A rocket that went 600 ft was 127 MPH, what would speed of the rocket that went 2000 Ft high be?
Does the speed directly influence height?
They used the same engines
2006-09-25 18:27:30 · 3 answers · asked by S--slick 4 in Science & Mathematics ➔ Physics
Here's how to figure the height, given the initial vertical velocity.
1. Express the initial velocity in feet per second (60 mph is 88 ft/sec, so you can use that proportion to convert a speed given in mph).
2. Divide the initial velocity by 32 ft/sec^2 to determine the number of seconds it will take for gravity to slow the rocket down to a zero vertical velocity.
3. Calculate that number of seconds times the average velocity (which will be half of the initial velocity, since the rocket is slowing down linearly from initial velocity to zero). The product is the maximum height (in feet) that the rocket will travel.
But if you know the maximum height a rocket traveled (or how high you would like for it to travel), you can calculate the initial velocity as follows:
1. Take the square root of the maximum height.
2. Multiply the result by 8 to get the initial velocity in ft/sec.
3. If desired, convert to mph by multiplying by 60/88.
Hope that's what you need.
Incidentally, I calculate that the 127mph rocket should rise to 542 feet, and that a rocket would have to start at 358 ft/sec (or 244 mph) to reach 2000 feet.

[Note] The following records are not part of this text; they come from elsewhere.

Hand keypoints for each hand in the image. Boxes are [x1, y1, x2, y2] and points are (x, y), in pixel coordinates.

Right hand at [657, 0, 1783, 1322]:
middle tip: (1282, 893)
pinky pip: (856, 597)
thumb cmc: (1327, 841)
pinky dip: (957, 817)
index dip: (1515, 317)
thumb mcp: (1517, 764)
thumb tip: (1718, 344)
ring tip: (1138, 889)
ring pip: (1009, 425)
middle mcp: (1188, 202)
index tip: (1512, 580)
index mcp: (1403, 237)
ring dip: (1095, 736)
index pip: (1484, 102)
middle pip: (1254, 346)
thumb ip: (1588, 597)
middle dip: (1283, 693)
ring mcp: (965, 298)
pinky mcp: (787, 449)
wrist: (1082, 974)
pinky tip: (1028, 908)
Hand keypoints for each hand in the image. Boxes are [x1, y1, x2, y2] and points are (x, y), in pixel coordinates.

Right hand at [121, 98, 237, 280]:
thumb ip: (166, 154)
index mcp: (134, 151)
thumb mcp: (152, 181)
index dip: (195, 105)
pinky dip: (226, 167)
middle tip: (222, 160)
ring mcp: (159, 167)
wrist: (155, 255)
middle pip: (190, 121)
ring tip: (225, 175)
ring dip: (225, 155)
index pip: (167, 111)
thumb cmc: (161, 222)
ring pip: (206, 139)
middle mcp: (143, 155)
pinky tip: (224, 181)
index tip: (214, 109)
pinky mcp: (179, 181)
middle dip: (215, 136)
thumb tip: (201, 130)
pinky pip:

2006-09-25 18:45:51 · answer #1 · answered by actuator 5 · 0⤊ 0⤋
In air, the answer is complicated by air resistance. However, if the 2 rockets had the same engine, they had the same energy, burn time, and force. Since one went over 3 times as high, it probably had less than 1/3 the weight. E=mgh) If it had 1/3 the weight it accelerated at 3 times the rate. (F=ma). So the velocity would be about 3 times as much, v=at.
2006-09-26 02:54:10 · answer #2 · answered by craig p 2 · 0⤊ 0⤋
Depends
2006-09-26 02:49:28 · answer #3 · answered by billbowlerski 3 · 0⤊ 0⤋